İşler bir gün şimdi olduğundan daha iyiye giderse bundan hoşnutluk duyacağım kesindi ve böyle olması için de bana ne düşüyorsa onu üstlenmekten geri durmadım; ama işlerin iyiye gidişinden doğabilecek sonuçların beklentisine kendimi kaptırmadım. Karamsardım ve bence işlerin kötüden betere gitme ihtimali her zaman daha yüksekti ve tecrübe kötüye gidişin kanıtlarıyla leb a leb doluydu. Buna rağmen ne ihtimal hesapları ne de tecrübeler beni mey'us kılabildi. Hep karamsardım ve hep ümitliydim. Nasıl oluyor bu?
Günlük hayatın akışı içinde çoğu kimse karamsarlığı ümitsizlikle karıştırır
ve/veya birini diğerinin yerine ikame eder. Oysa gerçek çoğu kimsenin
inandığından farklıdır. Karamsarım, çünkü rağbet ettikleri düşünceler ne olursa
olsun bütün insanların günübirlik kazançlarını güvenceye almaksızın harekete
geçmeyeceklerini, eğer düşüncelerinin gerektirdiği hareket onları derhal kayba
uğratacaksa, bir koyup beş almak sözkonusu değilse kıllarını bile kıpırdatmaya
yanaşmadıklarını çok erken öğrendim. Kendim de bir insanım ve insan olmanın
bütün zaafları bende de var. Karamsarım, çünkü insanım.
İnsanım ve dua edebilirim. Duamın kabul olunacağı ümidini içimde
taşıyabilirim. Karamsarım, çünkü hayra mı şerre mi dua ettiğimi duamın kabulüyle
ortaya çıkan sonuca ulaşmadan bilmem imkansız. Ümitliyim, daha en başından beri
hayra dua edenlerden biri olma kapısının bana açık tutulduğunu biliyorum.
Ümitliyim, şerre dua ettiğimi sonradan anlamış olsam bile hayr ve şer arasındaki
ayrımı görebilecek derecede hayra açıklığımı kaybetme felaketine uğramadım.
Eğer iyimser olsa idim geleceğin şimdikinden daha güzel, daha
doğru, hakkaniyete şimdikinden daha çok riayet eden özellikte olacağını kabul
etmem gerekecekti. İyimser olsa idim geçen zamandan sonra doğan sonuçları
yüceltmem gerekecekti. Eğer zaman geçtiği ve bazı sonuçlar doğurduğu halde
ortalıkta yüceltilebilecek değerde bir şey olmadığını görmüşsem meyus olurdum.

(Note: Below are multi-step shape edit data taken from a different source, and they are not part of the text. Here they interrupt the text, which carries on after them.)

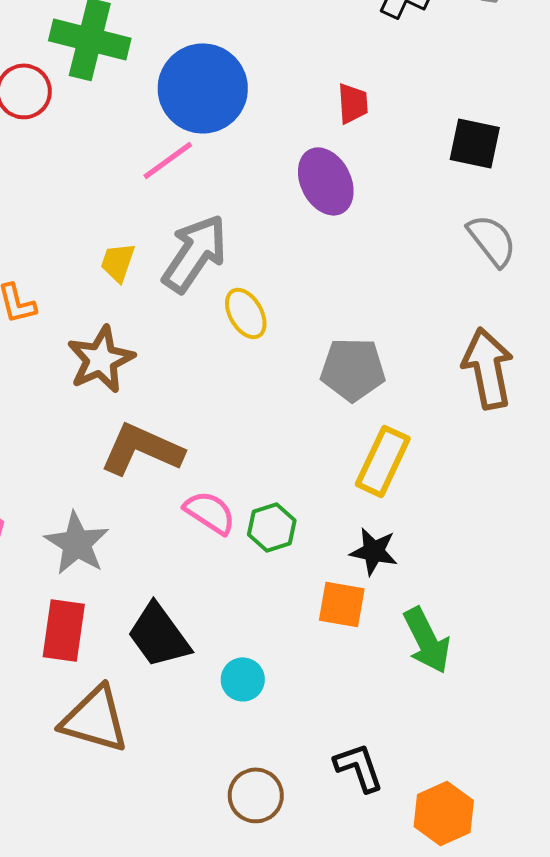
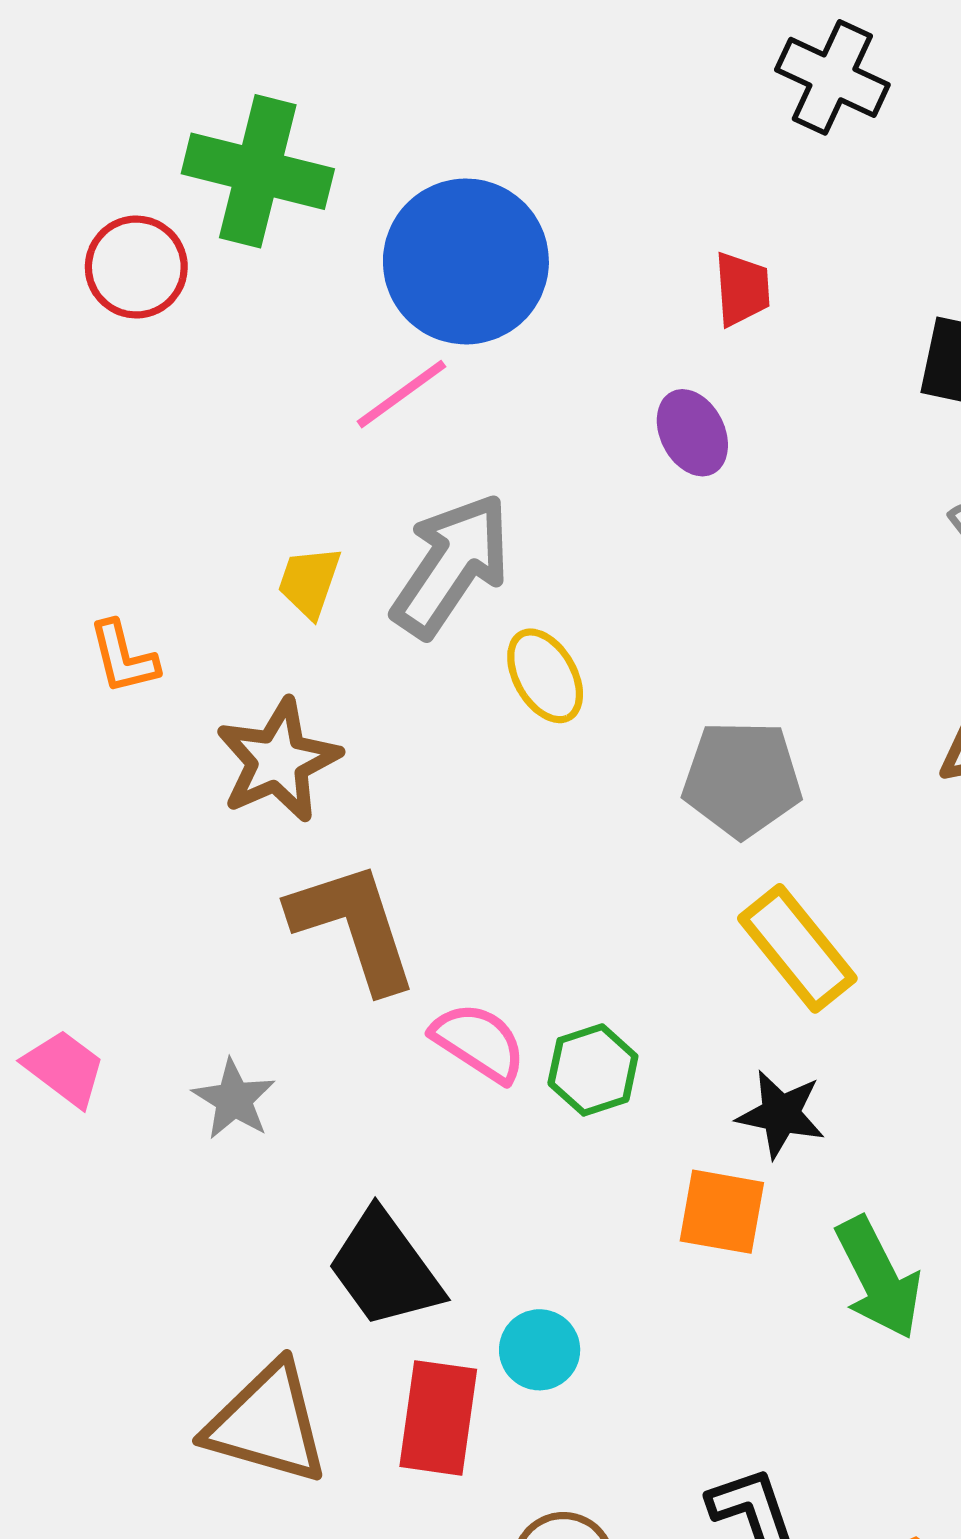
purple ellipse: (326, 181) -> (692, 433), size x0.7
brown L-shape: (142, 449) -> (354, 926), turned 48
yellow rectangle: (383, 461) -> (797, 948), turned -64
gray star: (77, 543) -> (234, 1099), size x0.7
red rectangle: (64, 630) -> (438, 1418), moved

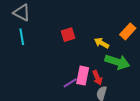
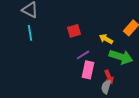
red arrow: (97, 78) -> (109, 77), moved
purple line: (70, 83) -> (83, 55), moved

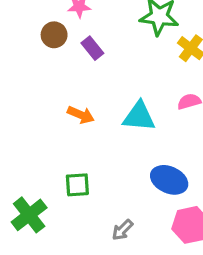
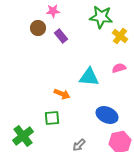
orange arrow: (81, 115) -> (62, 94), moved

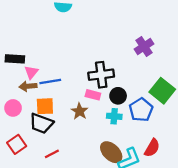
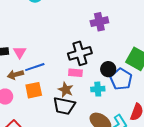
purple cross: (144, 46) -> (99, 22), moved, turned 30
pink triangle: (31, 72) -> (20, 52), moved
black circle: (118, 96) -> (108, 69), moved
black trapezoid: (41, 123) -> (64, 106), moved

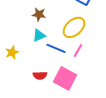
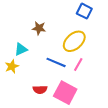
cyan triangle: (39, 35) -> (21, 49), moved

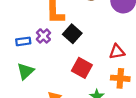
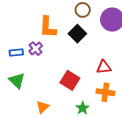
black square: (72, 34) -> (77, 34), moved
green triangle: (25, 71) -> (17, 81), turned -36

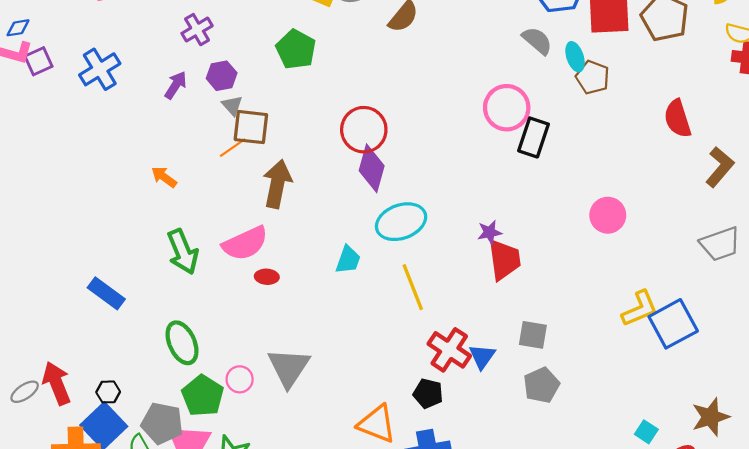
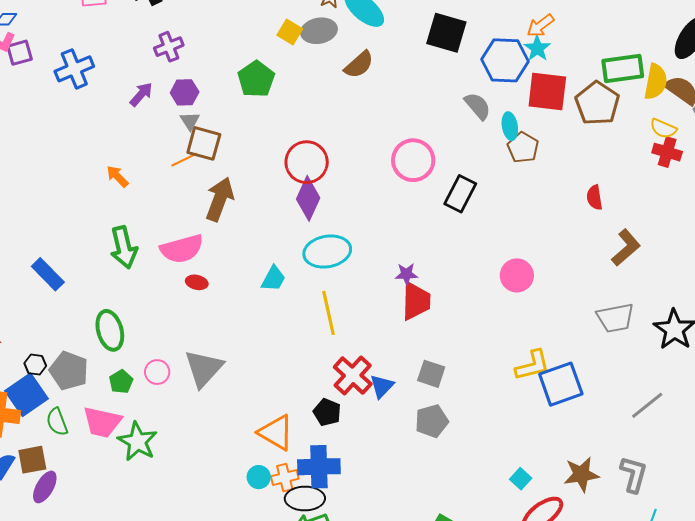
pink circle: (507, 108) -> (413, 160), moved
red semicircle: (678, 119) -> (595, 197), size x0.7
green pentagon: (203, 396) -> (121, 382), size x0.6
gray pentagon: (162, 423) -> (69, 371), moved

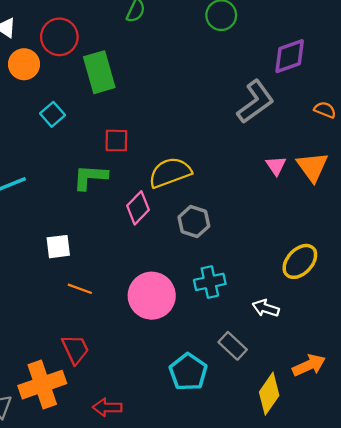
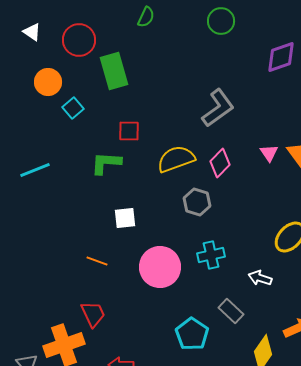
orange circle: (24, 64) -> (48, 82), moved
gray L-shape: (255, 102) -> (218, 108), moved
pink diamond: (138, 208) -> (220, 163), moved
white square: (58, 247) -> (125, 218), moved

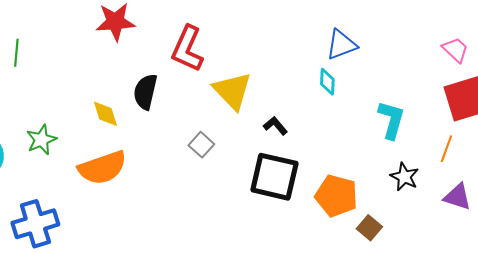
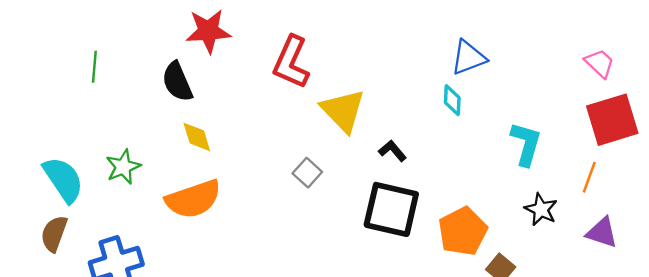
black semicircle: (145, 92) -> (177, 82), moved, turned -36
orange pentagon: (336, 196) -> (463, 231), turned 30

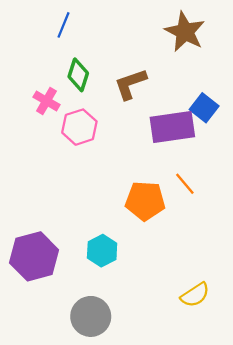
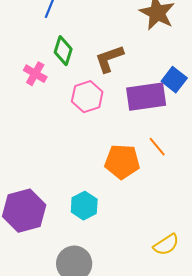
pink hexagon: (79, 127) -> (87, 97), moved

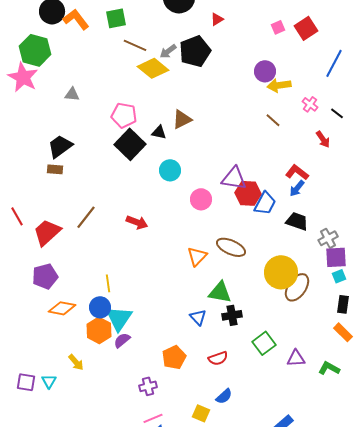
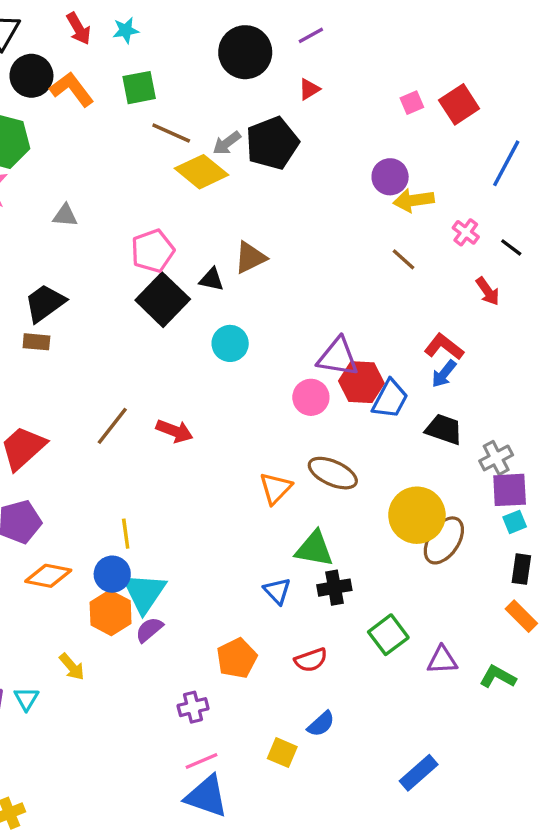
pink pentagon: (124, 115) -> (153, 251), turned -30
pink circle: (201, 199) -> (311, 397), moved
brown line: (86, 217) -> (112, 426), moved

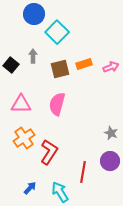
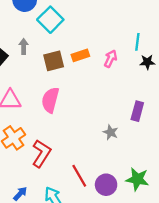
pink arrow: (111, 67) -> (111, 59), turned -42
purple circle: (110, 161) -> (106, 185), moved
red line: (83, 172) -> (79, 176), turned -40

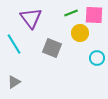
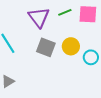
purple triangle: (31, 18) -> (39, 17), moved
yellow circle: (80, 33) -> (71, 46), moved

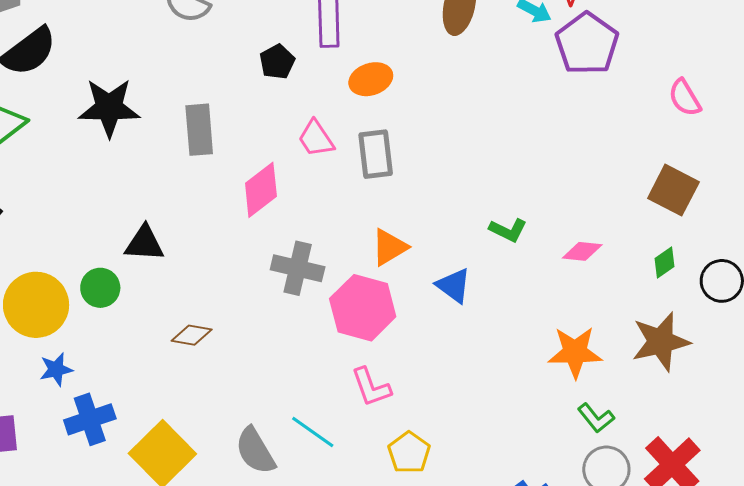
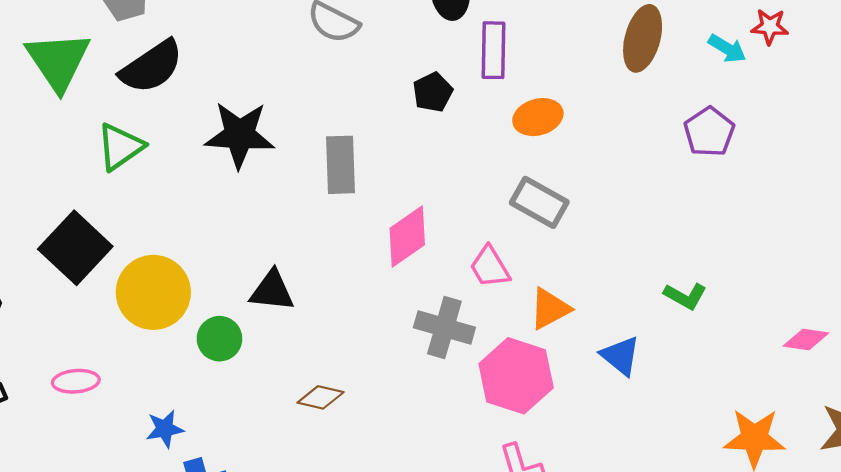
purple pentagon: (587, 44) -> (709, 132), moved, size x0.7
pink trapezoid: (316, 139) -> (490, 267), moved
gray rectangle: (376, 154) -> (539, 202), turned -57
pink diamond: (582, 251) -> (806, 339), moved
yellow circle: (36, 305) -> (153, 292), moved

İyimser bir insan geçirdiği tecrübelerden sonra iyimserliğini devam ettiriyorsa
kendini kandırmaktan zevk alıyor demektir. Yani iyimserliğin sonuçlarından biri
yalancılıktır. İyimserliği isabetli saydığı halde kendini aldatmaya meyli
olmayanları bekleyen akıbet ise ye's olsa gerek. Çünkü onlar kendileri başta
olmak üzere geleceğin daha iyi kılınabileceği hususunda insanlara güvendiler.
İnsanların fos çıkması, kendilerinin de fosluğuna, gizli veya açık, onları ikna
etti.
Geleceğin parlak sonuçlar sunmadığı şartlarda mü'min ye'se
kapılmıyor. Çünkü kainatın çekilip çevrilmesinde insan soyunun iktidar sahibi
olmadığını, insanın ihtiyarını ancak dua ederek ve vecibelerini yerine getirerek
kullanabileceğini biliyor. Mü'min ye'se kapılmıyor, ümidini kaybetmiyor; çünkü
duanın gereksiz ve geçersiz olmadığına bir tek 'O' inanıyor.
"Sadece O,
bütün kazançların önüne tevbenin sağlayacağı kazancı koyabiliyor."